Trying to help. I look at the man shielding a woman who just tried to poison him-whether through ignorance or intention, I don't know and I no longer care-and I realize something with perfect clarity: Victor would rather die at Gia's hand than be saved by mine.

I look at the man I spent four years building.

He is protecting another woman from my words-from the truth.

Without breaking my gaze, I reach for my left hand.

I slide the heavy diamond wedding ring from my finger and toss it across the table.

It lands with a sharp clink on Victor's plate, coming to rest beside the discarded onions.

"Enjoy your single life, Victor," I say.

I turn and walk away from the table.

I hear Gia begin to sob behind me, crying out Victor's name.
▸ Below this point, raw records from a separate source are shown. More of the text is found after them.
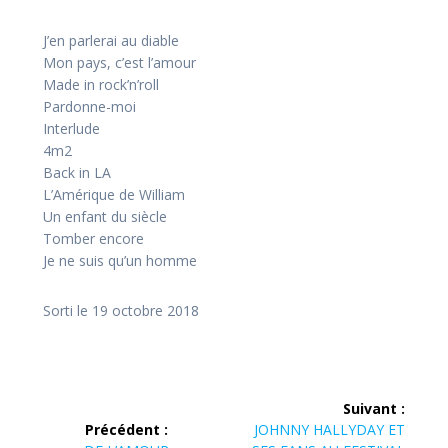
J’en parlerai au diable
Mon pays, c’est l’amour
Made in rock’n’roll
Pardonne-moi
Interlude
4m2
Back in LA
L’Amérique de William
Un enfant du siècle
Tomber encore
Je ne suis qu’un homme
Sorti le 19 octobre 2018
Navigation
Suivant :
Article
de
Précédent :
JOHNNY HALLYDAY ET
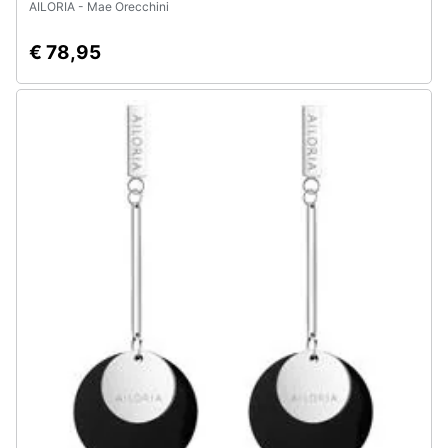
AILORIA - Mae Orecchini
€ 78,95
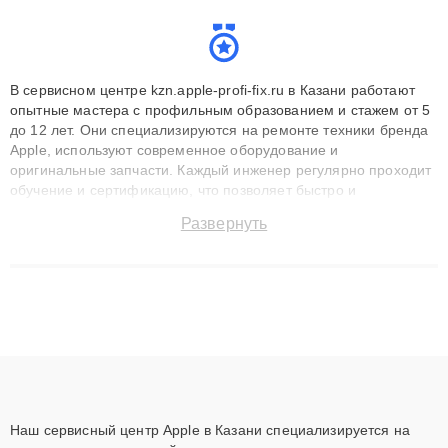
В сервисном центре kzn.apple-profi-fix.ru в Казани работают
опытные мастера с профильным образованием и стажем от 5
до 12 лет. Они специализируются на ремонте техники бренда
Apple, используют современное оборудование и
оригинальные запчасти. Каждый инженер регулярно проходит
обучение и сертификацию, что позволяет быстро и
точноdiagnostikировать поломки и восстанавливать технику с
Развернуть
сохранением гарантии до 3 лет. Наши мастера решают
сложные случаи: от замены матриц и материнских плат до
ремонта после залития и восстановления данных. Благодаря
высокой квалификации и ответственному подходу клиенты
получают быстрый, качественный ремонт и понятные
объяснения по результатам диагностики.
Наш сервисный центр Apple в Казани специализируется на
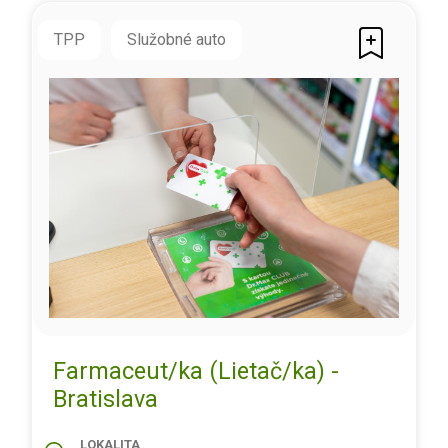
TPP
Služobné auto
Farmaceut/ka (Lietač/ka) -
Bratislava
LOKALITA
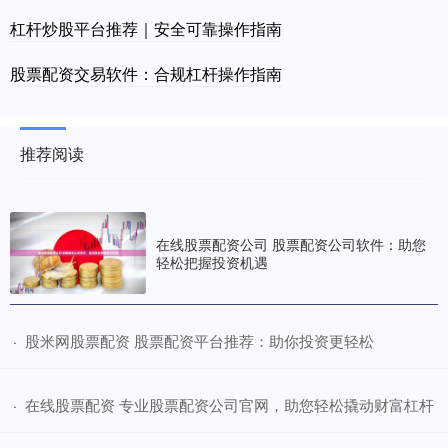
杠杆炒股平台推荐｜安全可靠操作指南
股票配资交易软件：合规杠杆操作指南
推荐阅读
在线股票配资公司 股票配资公司软件：助您
轻松把握投资机遇
​股米网股票配资 股票配资平台推荐：助你投资更轻松
·
​在线股票配资 专业股票配资公司官网，助您轻松撬动财富杠杆
·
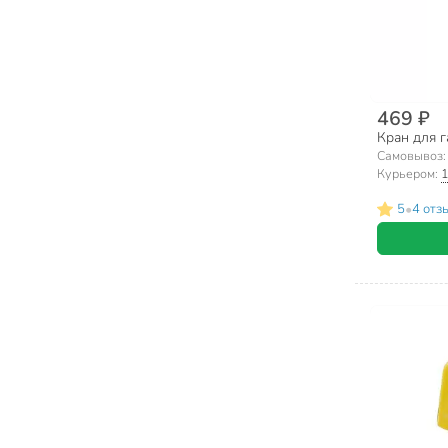
469 ₽
Кран для га
Самовывоз
Курьером:
1
•
5
4 отз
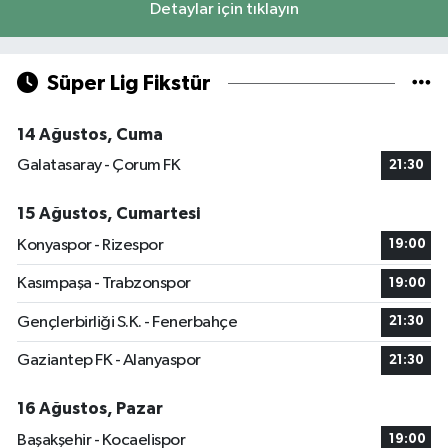
Detaylar için tıklayın
Süper Lig Fikstür
14 Ağustos, Cuma
Galatasaray - Çorum FK
21:30
15 Ağustos, Cumartesi
Konyaspor - Rizespor
19:00
Kasımpaşa - Trabzonspor
19:00
Gençlerbirliği S.K. - Fenerbahçe
21:30
Gaziantep FK - Alanyaspor
21:30
16 Ağustos, Pazar
Başakşehir - Kocaelispor
19:00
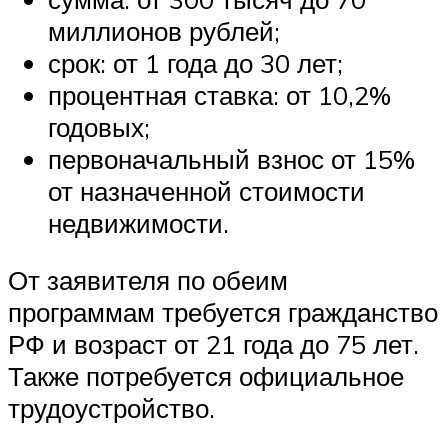
миллионов рублей;
срок: от 1 года до 30 лет;
процентная ставка: от 10,2%
годовых;
первоначальный взнос от 15%
от назначенной стоимости
недвижимости.
От заявителя по обеим
программам требуется гражданство
РФ и возраст от 21 года до 75 лет.
Также потребуется официальное
трудоустройство.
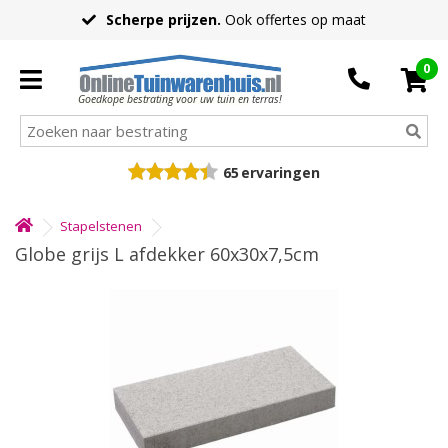
Scherpe prijzen.
Ook offertes op maat
0
Goedkope bestrating voor uw tuin en terras!
65
ervaringen
Stapelstenen
Globe grijs L afdekker 60x30x7,5cm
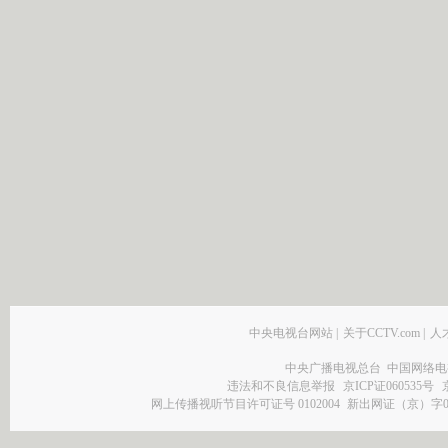
中央电视台网站
|
关于CCTV.com
|
人
中央广播电视总台 中国网络电
违法和不良信息举报
京ICP证060535号
网上传播视听节目许可证号 0102004
新出网证（京）字0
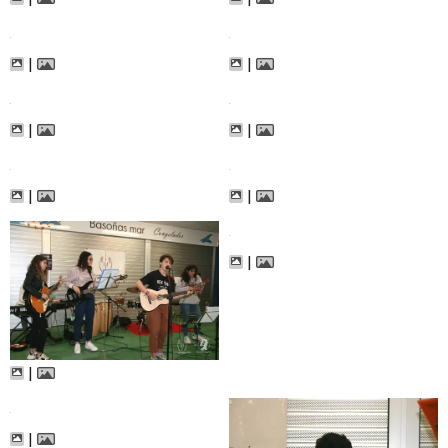
|
|
|
|
|
|
|
|
|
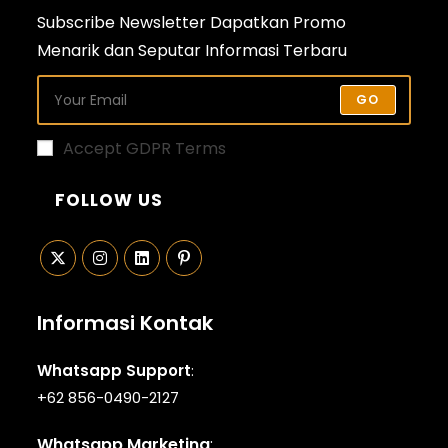
Subscribe Newsletter Dapatkan Promo
Menarik dan Seputar Informasi Terbaru
GO
Accept GDPR Terms
FOLLOW US
Opens
Opens
Opens
Opens
in
in
in
in
Informasi Kontak
a
a
a
a
new
new
new
new
Whatsapp Support
:
tab
tab
tab
tab
+62 856-0490-2127
Whatsapp Marketing
:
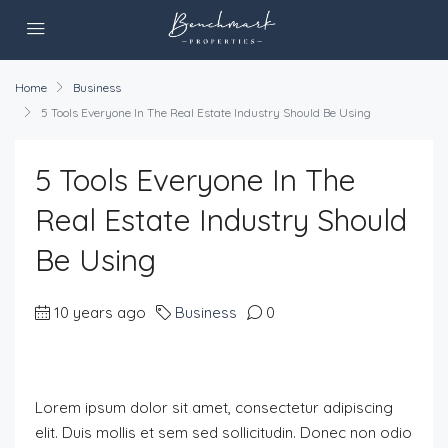
Home
Business
5 Tools Everyone In The Real Estate Industry Should Be Using
5 Tools Everyone In The
Real Estate Industry Should
Be Using
10 years ago
Business
0
Lorem ipsum dolor sit amet, consectetur adipiscing
elit. Duis mollis et sem sed sollicitudin. Donec non odio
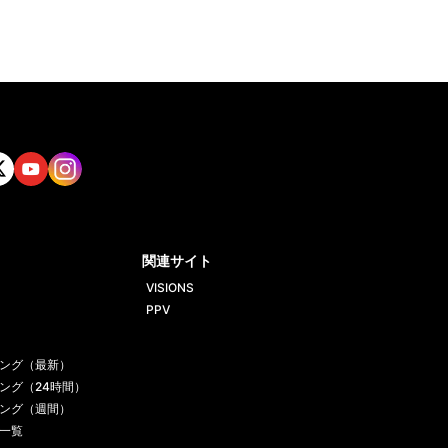
tt
Yout
Insta
ube
gram
関連サイト
VISIONS
PPV
ング（最新）
ング（24時間）
ング（週間）
一覧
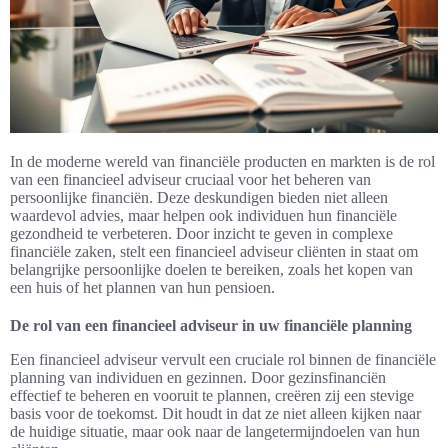
In de moderne wereld van financiële producten en markten is de rol
van een financieel adviseur cruciaal voor het beheren van
persoonlijke financiën. Deze deskundigen bieden niet alleen
waardevol advies, maar helpen ook individuen hun financiële
gezondheid te verbeteren. Door inzicht te geven in complexe
financiële zaken, stelt een financieel adviseur cliënten in staat om
belangrijke persoonlijke doelen te bereiken, zoals het kopen van
een huis of het plannen van hun pensioen.
De rol van een financieel adviseur in uw financiële planning
Een financieel adviseur vervult een cruciale rol binnen de financiële
planning van individuen en gezinnen. Door gezinsfinanciën
effectief te beheren en vooruit te plannen, creëren zij een stevige
basis voor de toekomst. Dit houdt in dat ze niet alleen kijken naar
de huidige situatie, maar ook naar de langetermijndoelen van hun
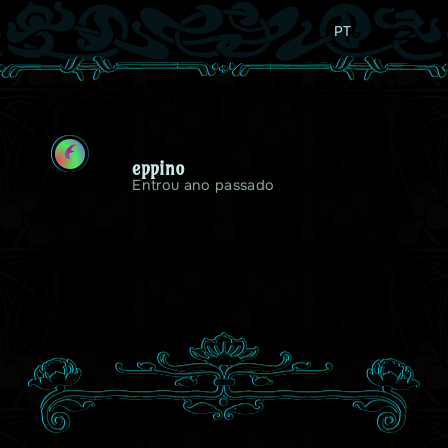
PT
E
eppino
Entrou ano passado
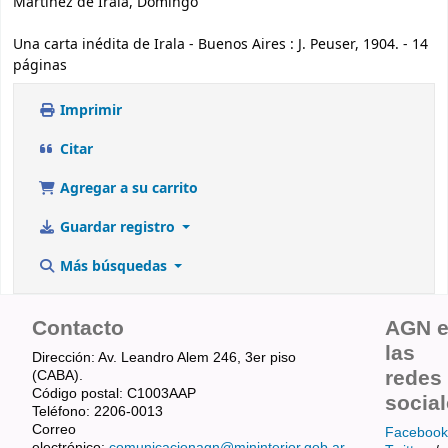
Martínez de Irala, Domingo
Una carta inédita de Irala - Buenos Aires : J. Peuser, 1904. - 14
páginas
Imprimir
Citar
Agregar a su carrito
Guardar registro
Más búsquedas
Contacto
AGN 
las
Dirección: Av. Leandro Alem 246, 3er piso
redes
(CABA).
Código postal: C1003AAP
socia
Teléfono: 2206-0013
Correo
Facebook
electrónico:
comunicacionagn@mininterior.gob.ar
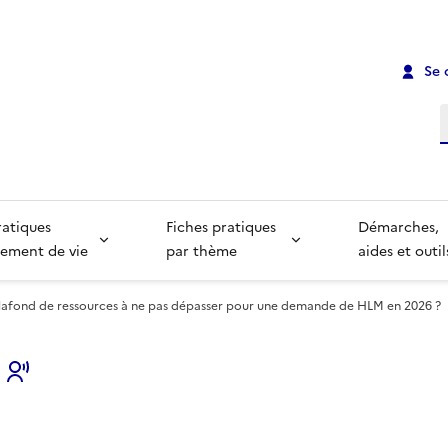
Se 
R
ratiques
Fiches pratiques
Démarches,
ement de vie
par thème
aides et outil
plafond de ressources à ne pas dépasser pour une demande de HLM en 2026 ?
s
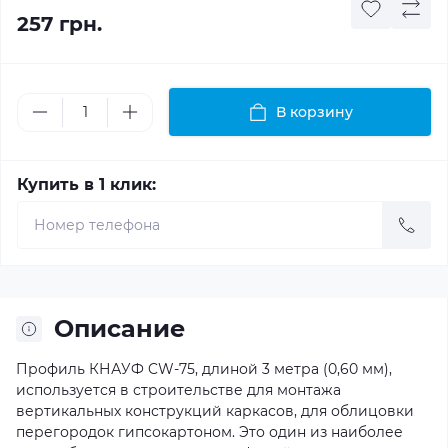
257 грн.
В корзину
Купить в 1 клик:
Описание
Профиль КНАУФ CW-75, длиной 3 метра (0,60 мм),
используется в строительстве для монтажа
вертикальных конструкций каркасов, для облицовки
перегородок гипсокартоном. Это один из наиболее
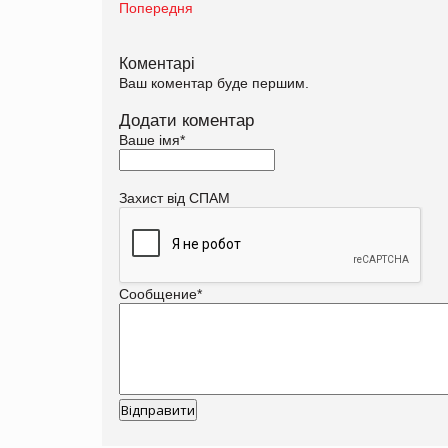
Попередня
Коментарі
Ваш коментар буде першим.
Додати коментар
Ваше імя
*
Захист від СПАМ
Сообщение
*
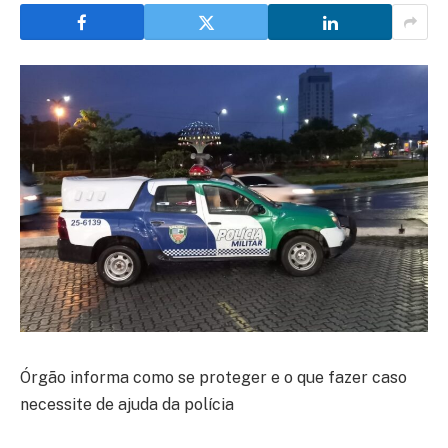
Órgão informa como se proteger e o que fazer caso
necessite de ajuda da polícia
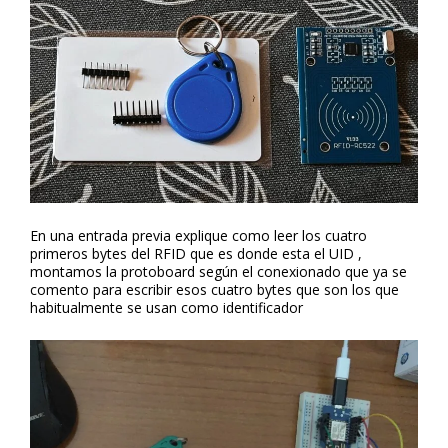
En una entrada previa explique como leer los cuatro
primeros bytes del RFID que es donde esta el UID ,
montamos la protoboard según el conexionado que ya se
comento para escribir esos cuatro bytes que son los que
habitualmente se usan como identificador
I keep walking toward the heavy double doors of the banquet hall, a part of me listening for the sound of his footsteps.

They do not come.

The only sound is the string music playing from the speakers. And beneath it, the whisper of a hundred hushed conversations, already beginning to dissect what they just witnessed. By morning, the entire syndicate will know: Victor's wife has declared war.

And somewhere in this city, in a penthouse I've only seen in photographs, Don Dante will receive a report of tonight's events. I wonder what the man who never forgets will make of a Capo who has forgotten his own wife.